**Problem requirements:**
Copy every row below word for word, with none left out.

**Extracted records:**
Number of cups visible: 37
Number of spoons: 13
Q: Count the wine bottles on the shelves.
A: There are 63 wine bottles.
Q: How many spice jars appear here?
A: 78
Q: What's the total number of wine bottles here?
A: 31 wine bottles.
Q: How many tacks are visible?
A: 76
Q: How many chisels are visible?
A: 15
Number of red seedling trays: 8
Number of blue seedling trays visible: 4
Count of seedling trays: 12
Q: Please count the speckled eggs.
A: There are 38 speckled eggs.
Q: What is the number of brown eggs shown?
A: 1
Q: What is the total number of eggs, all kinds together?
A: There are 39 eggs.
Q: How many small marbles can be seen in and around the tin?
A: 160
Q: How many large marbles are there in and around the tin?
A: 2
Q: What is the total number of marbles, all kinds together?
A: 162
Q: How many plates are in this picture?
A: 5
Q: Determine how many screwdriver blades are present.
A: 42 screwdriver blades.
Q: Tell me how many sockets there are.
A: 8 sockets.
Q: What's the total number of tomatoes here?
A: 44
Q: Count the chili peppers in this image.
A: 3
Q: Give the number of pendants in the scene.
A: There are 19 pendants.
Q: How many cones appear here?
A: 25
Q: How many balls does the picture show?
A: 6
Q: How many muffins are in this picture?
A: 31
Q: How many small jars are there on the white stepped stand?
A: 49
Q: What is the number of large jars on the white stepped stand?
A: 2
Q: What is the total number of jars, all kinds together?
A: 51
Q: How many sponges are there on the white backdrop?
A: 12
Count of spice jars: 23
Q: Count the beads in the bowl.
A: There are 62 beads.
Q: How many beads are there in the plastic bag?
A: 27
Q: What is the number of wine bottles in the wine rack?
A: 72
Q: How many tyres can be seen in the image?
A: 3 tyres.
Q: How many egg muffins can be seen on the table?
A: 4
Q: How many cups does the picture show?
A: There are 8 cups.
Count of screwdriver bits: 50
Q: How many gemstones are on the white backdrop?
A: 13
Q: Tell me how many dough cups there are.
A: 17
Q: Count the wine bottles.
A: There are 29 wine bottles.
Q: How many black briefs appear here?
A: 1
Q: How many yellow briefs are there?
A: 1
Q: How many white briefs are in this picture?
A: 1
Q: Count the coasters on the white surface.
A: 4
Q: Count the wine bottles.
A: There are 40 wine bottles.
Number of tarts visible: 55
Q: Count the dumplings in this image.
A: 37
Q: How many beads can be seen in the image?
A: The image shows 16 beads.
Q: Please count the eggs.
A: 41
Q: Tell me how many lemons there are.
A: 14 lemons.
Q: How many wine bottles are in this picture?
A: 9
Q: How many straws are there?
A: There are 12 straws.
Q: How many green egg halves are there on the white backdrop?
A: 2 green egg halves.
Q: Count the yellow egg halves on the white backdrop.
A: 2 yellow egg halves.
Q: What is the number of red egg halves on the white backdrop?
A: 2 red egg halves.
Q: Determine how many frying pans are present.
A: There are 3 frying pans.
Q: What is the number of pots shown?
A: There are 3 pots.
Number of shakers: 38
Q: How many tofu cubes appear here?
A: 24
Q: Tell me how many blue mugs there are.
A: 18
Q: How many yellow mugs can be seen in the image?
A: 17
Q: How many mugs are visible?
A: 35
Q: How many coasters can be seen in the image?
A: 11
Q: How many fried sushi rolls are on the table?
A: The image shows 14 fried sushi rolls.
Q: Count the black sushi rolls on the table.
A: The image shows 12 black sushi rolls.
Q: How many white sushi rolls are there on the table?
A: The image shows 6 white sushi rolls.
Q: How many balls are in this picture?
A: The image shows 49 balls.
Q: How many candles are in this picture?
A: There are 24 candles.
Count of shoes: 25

**Task answer:**
Number of cups visible: 37
Number of spoons: 13
Q: Count the wine bottles on the shelves.
A: There are 63 wine bottles.
Q: How many spice jars appear here?
A: 78
Q: What's the total number of wine bottles here?
A: 31 wine bottles.
Q: How many tacks are visible?
A: 76
Q: How many chisels are visible?
A: 15
Number of red seedling trays: 8
Number of blue seedling trays visible: 4
Count of seedling trays: 12
Q: Please count the speckled eggs.
A: There are 38 speckled eggs.
Q: What is the number of brown eggs shown?
A: 1
Q: What is the total number of eggs, all kinds together?
A: There are 39 eggs.
Q: How many small marbles can be seen in and around the tin?
A: 160
Q: How many large marbles are there in and around the tin?
A: 2
Q: What is the total number of marbles, all kinds together?
A: 162
Q: How many plates are in this picture?
A: 5
Q: Determine how many screwdriver blades are present.
A: 42 screwdriver blades.
Q: Tell me how many sockets there are.
A: 8 sockets.
Q: What's the total number of tomatoes here?
A: 44
Q: Count the chili peppers in this image.
A: 3
Q: Give the number of pendants in the scene.
A: There are 19 pendants.
Q: How many cones appear here?
A: 25
Q: How many balls does the picture show?
A: 6
Q: How many muffins are in this picture?
A: 31
Q: How many small jars are there on the white stepped stand?
A: 49
Q: What is the number of large jars on the white stepped stand?
A: 2
Q: What is the total number of jars, all kinds together?
A: 51
Q: How many sponges are there on the white backdrop?
A: 12
Count of spice jars: 23
Q: Count the beads in the bowl.
A: There are 62 beads.
Q: How many beads are there in the plastic bag?
A: 27
Q: What is the number of wine bottles in the wine rack?
A: 72
Q: How many tyres can be seen in the image?
A: 3 tyres.
Q: How many egg muffins can be seen on the table?
A: 4
Q: How many cups does the picture show?
A: There are 8 cups.
Count of screwdriver bits: 50
Q: How many gemstones are on the white backdrop?
A: 13
Q: Tell me how many dough cups there are.
A: 17
Q: Count the wine bottles.
A: There are 29 wine bottles.
Q: How many black briefs appear here?
A: 1
Q: How many yellow briefs are there?
A: 1
Q: How many white briefs are in this picture?
A: 1
Q: Count the coasters on the white surface.
A: 4
Q: Count the wine bottles.
A: There are 40 wine bottles.
Number of tarts visible: 55
Q: Count the dumplings in this image.
A: 37
Q: How many beads can be seen in the image?
A: The image shows 16 beads.
Q: Please count the eggs.
A: 41
Q: Tell me how many lemons there are.
A: 14 lemons.
Q: How many wine bottles are in this picture?
A: 9
Q: How many straws are there?
A: There are 12 straws.
Q: How many green egg halves are there on the white backdrop?
A: 2 green egg halves.
Q: Count the yellow egg halves on the white backdrop.
A: 2 yellow egg halves.
Q: What is the number of red egg halves on the white backdrop?
A: 2 red egg halves.
Q: Determine how many frying pans are present.
A: There are 3 frying pans.
Q: What is the number of pots shown?
A: There are 3 pots.
Number of shakers: 38
Q: How many tofu cubes appear here?
A: 24
Q: Tell me how many blue mugs there are.
A: 18
Q: How many yellow mugs can be seen in the image?
A: 17
Q: How many mugs are visible?
A: 35
Q: How many coasters can be seen in the image?
A: 11
Q: How many fried sushi rolls are on the table?
A: The image shows 14 fried sushi rolls.
Q: Count the black sushi rolls on the table.
A: The image shows 12 black sushi rolls.
Q: How many white sushi rolls are there on the table?
A: The image shows 6 white sushi rolls.
Q: How many balls are in this picture?
A: The image shows 49 balls.
Q: How many candles are in this picture?
A: There are 24 candles.
Count of shoes: 25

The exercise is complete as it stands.